SELECTED PASSAGE:

[Start of Attachment]

Starting with its zippier movement speed, Bloodborne seems bound and determined to strip away anything that might encumber the moment-to-moment flow. Shields are no longer central to gameplay, replaced with dodging and a new “regain” system that allows you to regenerate lost health by striking the creature that inflicted the damage (don’t expect to mash buttons hoping for an easy health boost, though). These strategic tweaks further heighten From Software’s blissful blend of risk and reward and encourage you to stay on the offense.
Character creation will be familiar to veteran Souls players. In selecting a character “origin,” you’ll choose from colourful descriptors such as Troubled Childhood (high resilience), Violent Past (high strength), and Waste of Skin (nearly helpless). I opted for the Military Veteran, which gave a balanced boost to my strength and skill ratings.
Moments into the game, it’s clear that From Software is putting PS4’s processing power to good use. Bloodborne’s grim hellscapes are a clear generational leap from the castles and courtyards of the Souls games. Bottles and boxes tumble realistically when struck. Fog flows like spilled blood. Light sources glow menacingly. The environments look and feel alive in ways the eight year-old PS3 hardware just can’t accommodate.
After ogling the environments, my Military Veteran set to work. Some friendly demons presented me with a choice of three starting weapons: I skipped the Hunter’s Axe and Saw Cleaver in favor of the Threaded Cane, a nasty piece of work that bashed skulls up close and expanded into a bladed whip for longer distance work.
Bloodborne’s weapons are multifaceted marvels, each effectively serving as two weapons in one. Combined with firearms like the Hunter’s Pistol and Blunderbuss, I strung together wicked multipart combos that shredded enemy mobs quickly and efficiently.

[End of Attachment]

EXERCISE SET:
a. Which of the three starting weapons did the writer of the Bloodborne preview pick?
b. Reproduce the Bloodborne preview word for word from "Moments into the" to "just can’t accommodate.".
c. Carry the Bloodborne preview on past its final sentence.

[Dataset excerpts]
[Start of Attachment]

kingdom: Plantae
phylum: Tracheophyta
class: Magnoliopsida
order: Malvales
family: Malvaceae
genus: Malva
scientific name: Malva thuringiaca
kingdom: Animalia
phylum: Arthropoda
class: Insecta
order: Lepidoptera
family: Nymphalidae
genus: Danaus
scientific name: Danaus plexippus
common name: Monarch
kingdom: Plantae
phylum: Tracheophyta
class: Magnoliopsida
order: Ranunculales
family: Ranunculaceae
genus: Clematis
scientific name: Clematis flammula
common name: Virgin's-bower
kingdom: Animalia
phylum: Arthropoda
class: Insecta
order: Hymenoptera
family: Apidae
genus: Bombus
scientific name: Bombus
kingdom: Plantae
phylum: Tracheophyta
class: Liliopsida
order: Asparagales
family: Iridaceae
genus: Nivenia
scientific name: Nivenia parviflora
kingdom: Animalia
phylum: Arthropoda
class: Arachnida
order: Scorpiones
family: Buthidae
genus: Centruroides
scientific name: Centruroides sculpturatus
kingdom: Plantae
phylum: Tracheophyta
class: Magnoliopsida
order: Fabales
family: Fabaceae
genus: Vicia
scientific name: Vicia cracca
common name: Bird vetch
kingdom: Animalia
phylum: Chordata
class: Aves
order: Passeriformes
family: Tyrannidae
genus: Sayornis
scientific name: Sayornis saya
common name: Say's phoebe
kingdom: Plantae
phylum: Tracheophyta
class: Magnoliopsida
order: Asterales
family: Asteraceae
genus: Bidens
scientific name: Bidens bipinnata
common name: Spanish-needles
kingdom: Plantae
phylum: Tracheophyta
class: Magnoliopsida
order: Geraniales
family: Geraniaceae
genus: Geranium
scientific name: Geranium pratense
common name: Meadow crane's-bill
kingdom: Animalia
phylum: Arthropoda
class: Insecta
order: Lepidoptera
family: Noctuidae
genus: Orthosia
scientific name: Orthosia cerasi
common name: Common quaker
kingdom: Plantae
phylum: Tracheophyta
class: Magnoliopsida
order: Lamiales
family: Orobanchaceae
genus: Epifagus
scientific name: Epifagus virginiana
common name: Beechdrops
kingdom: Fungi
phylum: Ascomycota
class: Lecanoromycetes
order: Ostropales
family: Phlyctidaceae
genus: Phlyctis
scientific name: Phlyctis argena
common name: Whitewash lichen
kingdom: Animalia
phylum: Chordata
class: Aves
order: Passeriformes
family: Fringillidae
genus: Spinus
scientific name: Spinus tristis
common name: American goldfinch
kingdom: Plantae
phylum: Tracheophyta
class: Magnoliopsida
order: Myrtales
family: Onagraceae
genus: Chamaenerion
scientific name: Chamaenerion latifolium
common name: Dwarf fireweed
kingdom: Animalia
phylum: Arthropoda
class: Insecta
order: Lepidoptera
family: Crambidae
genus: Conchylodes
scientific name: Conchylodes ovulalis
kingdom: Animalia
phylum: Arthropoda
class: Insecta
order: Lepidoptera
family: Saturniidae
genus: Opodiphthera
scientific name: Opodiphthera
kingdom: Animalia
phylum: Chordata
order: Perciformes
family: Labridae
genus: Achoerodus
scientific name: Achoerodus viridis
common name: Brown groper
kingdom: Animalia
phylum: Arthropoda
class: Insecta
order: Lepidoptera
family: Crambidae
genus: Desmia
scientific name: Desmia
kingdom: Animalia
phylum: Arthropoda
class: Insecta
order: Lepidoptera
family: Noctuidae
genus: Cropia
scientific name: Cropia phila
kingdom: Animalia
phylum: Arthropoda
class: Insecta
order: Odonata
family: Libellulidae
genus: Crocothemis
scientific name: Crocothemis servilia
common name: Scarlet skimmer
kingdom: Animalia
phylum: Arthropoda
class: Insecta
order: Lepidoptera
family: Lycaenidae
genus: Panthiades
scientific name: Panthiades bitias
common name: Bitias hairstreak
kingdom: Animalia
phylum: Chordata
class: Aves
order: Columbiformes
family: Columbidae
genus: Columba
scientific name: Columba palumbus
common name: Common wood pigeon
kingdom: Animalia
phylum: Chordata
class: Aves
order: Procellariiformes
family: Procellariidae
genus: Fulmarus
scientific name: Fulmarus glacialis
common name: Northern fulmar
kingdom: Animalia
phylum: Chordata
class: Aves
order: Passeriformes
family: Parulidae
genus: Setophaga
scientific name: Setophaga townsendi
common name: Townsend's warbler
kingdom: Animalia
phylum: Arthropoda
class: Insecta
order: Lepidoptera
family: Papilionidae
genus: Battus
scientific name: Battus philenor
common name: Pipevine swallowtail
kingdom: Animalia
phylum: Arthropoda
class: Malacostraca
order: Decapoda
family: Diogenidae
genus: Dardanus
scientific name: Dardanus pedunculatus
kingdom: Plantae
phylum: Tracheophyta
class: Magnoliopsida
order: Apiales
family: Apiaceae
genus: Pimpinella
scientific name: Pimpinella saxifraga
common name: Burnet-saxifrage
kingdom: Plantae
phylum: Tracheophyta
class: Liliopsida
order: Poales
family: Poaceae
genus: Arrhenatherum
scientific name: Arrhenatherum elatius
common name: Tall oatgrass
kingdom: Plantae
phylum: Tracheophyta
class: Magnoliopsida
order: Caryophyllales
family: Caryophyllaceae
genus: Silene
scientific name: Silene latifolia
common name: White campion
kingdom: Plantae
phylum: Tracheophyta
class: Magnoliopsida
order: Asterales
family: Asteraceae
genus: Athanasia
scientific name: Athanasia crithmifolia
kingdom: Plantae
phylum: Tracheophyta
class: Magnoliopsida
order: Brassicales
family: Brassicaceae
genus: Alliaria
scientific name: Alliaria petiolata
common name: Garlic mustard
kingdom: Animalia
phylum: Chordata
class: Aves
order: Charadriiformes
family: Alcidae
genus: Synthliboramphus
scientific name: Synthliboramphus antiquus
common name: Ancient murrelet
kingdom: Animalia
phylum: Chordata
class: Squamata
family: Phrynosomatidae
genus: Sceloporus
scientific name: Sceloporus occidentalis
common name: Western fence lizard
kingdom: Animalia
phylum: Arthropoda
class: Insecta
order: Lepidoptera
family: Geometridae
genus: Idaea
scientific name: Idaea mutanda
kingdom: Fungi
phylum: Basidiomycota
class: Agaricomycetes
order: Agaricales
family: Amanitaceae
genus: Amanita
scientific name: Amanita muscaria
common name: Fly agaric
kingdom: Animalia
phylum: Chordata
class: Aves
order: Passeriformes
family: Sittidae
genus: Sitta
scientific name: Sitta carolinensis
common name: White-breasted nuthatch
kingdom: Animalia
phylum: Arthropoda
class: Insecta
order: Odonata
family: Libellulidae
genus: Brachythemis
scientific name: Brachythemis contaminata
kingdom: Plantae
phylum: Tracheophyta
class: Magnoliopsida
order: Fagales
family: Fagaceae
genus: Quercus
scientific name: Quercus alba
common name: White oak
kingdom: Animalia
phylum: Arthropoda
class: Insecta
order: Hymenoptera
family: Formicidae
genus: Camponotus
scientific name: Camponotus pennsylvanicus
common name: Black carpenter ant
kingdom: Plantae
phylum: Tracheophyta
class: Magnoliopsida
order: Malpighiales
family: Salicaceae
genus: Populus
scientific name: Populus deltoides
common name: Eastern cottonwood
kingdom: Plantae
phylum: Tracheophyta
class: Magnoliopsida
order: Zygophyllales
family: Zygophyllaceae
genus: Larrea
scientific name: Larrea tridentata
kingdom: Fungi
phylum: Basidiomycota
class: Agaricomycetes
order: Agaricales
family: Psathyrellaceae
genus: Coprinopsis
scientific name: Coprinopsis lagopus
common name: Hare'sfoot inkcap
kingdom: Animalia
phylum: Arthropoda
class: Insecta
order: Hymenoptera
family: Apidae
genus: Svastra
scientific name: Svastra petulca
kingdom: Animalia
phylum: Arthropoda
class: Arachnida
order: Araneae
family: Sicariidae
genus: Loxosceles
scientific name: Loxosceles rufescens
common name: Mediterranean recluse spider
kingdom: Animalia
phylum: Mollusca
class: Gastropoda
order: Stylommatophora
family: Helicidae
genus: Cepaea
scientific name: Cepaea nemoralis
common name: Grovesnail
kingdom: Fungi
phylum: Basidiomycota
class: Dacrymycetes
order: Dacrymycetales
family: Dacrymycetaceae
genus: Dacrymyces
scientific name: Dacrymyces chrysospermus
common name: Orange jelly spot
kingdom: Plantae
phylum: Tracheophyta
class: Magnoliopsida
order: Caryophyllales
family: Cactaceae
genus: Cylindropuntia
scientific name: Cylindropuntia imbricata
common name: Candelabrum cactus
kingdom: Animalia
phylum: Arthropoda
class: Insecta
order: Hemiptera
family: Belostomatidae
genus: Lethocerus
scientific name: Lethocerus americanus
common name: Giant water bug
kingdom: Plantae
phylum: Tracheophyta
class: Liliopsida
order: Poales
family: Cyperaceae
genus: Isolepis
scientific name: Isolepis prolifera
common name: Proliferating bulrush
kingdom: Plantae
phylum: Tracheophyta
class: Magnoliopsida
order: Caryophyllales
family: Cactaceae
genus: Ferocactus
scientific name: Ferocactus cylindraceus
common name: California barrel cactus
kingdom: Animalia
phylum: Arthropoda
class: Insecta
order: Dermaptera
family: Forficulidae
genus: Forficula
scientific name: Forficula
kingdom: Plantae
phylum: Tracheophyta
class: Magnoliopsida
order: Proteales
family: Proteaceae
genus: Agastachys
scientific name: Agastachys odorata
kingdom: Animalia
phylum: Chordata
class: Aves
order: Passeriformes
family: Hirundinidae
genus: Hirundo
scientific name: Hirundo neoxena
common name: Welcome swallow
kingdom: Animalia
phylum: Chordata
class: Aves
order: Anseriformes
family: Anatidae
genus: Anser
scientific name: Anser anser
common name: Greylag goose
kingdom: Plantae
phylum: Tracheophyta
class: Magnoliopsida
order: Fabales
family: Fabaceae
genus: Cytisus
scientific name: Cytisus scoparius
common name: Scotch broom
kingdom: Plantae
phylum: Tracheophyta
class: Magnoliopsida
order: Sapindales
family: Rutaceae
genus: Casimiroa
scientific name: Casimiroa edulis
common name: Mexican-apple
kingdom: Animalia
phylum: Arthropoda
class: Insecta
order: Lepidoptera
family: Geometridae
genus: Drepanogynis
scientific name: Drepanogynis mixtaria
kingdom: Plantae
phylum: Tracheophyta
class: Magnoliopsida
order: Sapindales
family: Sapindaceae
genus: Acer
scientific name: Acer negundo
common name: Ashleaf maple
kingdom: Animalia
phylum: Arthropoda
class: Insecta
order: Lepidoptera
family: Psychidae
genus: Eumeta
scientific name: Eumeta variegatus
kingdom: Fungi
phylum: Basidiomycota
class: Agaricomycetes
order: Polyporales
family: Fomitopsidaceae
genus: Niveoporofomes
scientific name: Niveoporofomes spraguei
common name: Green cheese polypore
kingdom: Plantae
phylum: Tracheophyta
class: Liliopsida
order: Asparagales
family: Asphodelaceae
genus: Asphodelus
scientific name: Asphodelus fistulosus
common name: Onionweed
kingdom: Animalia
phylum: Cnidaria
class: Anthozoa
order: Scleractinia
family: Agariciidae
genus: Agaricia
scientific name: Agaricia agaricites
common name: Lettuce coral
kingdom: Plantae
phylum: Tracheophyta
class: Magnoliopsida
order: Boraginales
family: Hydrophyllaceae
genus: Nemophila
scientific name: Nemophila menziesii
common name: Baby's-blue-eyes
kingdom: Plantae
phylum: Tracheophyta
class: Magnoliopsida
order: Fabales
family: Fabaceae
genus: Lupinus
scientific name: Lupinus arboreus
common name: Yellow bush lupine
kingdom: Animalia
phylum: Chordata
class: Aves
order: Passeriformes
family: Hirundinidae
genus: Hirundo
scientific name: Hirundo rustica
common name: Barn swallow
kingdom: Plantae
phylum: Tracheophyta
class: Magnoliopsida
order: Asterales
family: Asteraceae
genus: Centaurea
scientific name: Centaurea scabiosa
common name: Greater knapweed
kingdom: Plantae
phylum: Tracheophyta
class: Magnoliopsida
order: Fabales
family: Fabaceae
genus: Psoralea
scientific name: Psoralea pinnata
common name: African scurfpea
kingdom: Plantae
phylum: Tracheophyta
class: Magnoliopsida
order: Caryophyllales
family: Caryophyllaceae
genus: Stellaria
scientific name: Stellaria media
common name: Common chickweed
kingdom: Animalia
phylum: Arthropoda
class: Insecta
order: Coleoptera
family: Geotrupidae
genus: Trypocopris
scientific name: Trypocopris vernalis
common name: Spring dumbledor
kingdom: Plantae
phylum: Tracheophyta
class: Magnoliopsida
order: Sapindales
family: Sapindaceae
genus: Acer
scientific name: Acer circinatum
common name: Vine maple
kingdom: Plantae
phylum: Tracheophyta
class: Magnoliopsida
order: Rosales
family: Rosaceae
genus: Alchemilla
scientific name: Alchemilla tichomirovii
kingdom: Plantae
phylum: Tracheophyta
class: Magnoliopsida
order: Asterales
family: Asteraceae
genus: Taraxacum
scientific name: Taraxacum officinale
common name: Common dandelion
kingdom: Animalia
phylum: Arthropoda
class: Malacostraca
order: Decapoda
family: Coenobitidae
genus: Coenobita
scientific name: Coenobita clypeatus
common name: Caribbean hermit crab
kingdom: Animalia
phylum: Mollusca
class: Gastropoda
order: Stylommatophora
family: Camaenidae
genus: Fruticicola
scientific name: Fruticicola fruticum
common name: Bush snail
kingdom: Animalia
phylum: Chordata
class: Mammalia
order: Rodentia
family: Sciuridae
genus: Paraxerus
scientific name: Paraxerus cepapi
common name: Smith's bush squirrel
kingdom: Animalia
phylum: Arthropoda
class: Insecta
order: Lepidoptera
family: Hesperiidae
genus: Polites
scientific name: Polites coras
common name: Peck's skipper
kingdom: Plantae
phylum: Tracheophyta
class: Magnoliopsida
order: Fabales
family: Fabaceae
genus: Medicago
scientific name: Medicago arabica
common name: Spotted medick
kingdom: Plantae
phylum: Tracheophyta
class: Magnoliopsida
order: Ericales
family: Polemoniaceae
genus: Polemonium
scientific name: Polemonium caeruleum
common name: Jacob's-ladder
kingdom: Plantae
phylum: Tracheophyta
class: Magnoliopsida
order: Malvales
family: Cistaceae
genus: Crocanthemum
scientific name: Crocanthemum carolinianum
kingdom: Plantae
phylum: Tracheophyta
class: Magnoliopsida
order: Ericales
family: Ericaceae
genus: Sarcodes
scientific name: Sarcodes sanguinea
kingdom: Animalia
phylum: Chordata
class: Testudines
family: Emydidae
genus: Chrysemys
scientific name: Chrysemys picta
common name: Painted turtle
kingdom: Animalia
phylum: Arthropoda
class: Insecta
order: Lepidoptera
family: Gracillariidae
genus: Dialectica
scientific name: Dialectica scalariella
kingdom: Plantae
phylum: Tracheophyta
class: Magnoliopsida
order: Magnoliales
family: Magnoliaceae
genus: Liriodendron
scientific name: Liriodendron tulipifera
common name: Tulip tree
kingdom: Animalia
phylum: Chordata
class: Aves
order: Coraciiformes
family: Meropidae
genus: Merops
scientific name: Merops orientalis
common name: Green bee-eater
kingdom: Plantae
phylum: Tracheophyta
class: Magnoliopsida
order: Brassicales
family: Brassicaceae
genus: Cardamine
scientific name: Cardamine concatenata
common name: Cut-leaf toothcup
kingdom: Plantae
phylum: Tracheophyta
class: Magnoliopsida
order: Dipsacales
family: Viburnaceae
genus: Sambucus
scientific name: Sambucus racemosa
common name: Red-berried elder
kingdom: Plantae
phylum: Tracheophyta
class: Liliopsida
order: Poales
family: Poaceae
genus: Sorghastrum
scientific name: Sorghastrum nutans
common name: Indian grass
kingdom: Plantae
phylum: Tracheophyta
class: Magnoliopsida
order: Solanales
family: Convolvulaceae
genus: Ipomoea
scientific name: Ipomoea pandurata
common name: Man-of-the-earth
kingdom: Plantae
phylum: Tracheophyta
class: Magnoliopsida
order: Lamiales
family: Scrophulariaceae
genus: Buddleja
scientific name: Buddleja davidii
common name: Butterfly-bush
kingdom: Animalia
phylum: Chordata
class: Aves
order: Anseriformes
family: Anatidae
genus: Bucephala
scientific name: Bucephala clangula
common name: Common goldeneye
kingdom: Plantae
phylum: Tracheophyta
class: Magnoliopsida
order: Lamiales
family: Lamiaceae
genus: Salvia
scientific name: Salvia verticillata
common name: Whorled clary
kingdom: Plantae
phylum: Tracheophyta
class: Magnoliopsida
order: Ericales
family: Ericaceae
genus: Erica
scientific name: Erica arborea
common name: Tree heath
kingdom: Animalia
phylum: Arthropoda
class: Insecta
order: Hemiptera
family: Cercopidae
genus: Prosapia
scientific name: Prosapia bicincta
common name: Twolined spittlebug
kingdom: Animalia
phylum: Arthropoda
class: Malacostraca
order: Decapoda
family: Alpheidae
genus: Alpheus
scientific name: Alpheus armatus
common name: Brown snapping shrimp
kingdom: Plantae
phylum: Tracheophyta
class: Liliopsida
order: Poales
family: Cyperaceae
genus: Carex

[End of Attachment]

ANSWERS TO THE TASKS:
a. The Threaded Cane.

b.
Moments into the game, it’s clear that From Software is putting PS4’s processing power to good use. Bloodborne’s grim hellscapes are a clear generational leap from the castles and courtyards of the Souls games. Bottles and boxes tumble realistically when struck. Fog flows like spilled blood. Light sources glow menacingly. The environments look and feel alive in ways the eight year-old PS3 hardware just can’t accommodate.

c.
Bloodborne also taps into some of DUALSHOCK 4’s unique control features, starting with the touchpad. Click the right side and you’ll see your personal effects (molotovs, notebook, etc); click the left side and you’ll see your available gestures, which you’ll activate using DUALSHOCK 4’s internal motion sensor.
Being a PS4 title, we naturally had questions about how Bloodborne’s faster combat would translate to PS Vita’s smaller form factor. I can happily report that FromSoftware has implemented various niceties that ensure a smooth transition from DUALSHOCK 4 to PS Vita, including a few clever re-mapping solutions:
|DualShock 4 Control||In-game function||Remote Play Control|
|L2 & R2||Gun & Strong attack||Bottom corners of front touchscreen|
|DS4 Touchpad (split to left & right halves)||Gestures & Personal Effects||Front Touchpad (split to left & right halves)|
|R3||Lock-on to enemy||Right half of Rear Touchpad|
After about five minutes of re-training my muscle memory, I was already dodging and counterattacking Bloodborne’s nightmarish beasts with the same finesse and ferocity as I was managing while playing natively on PS4.
Then there are the new Chalice Dungeons, procedurally generated levels set in the vast ruins beneath Yharnam. I test drove one dungeon called “Chamber of the Seal,” and its gloomy atmosphere and haunting ambient audio gave a tantalizing preview of what’s in store.
After hacking through a mob of scuttling rats and hulking horrors, a towering undead giant flattened me in two mighty blows. This experience perfectly encapsulated the major differences — as well as some key similarities — between Bloodborne and the Souls games. The melee combat felt more immediate, and I made rapid progress thanks to my faster movement speed. But in classic Souls style, all it took was one moment of hesitation to seal my fate.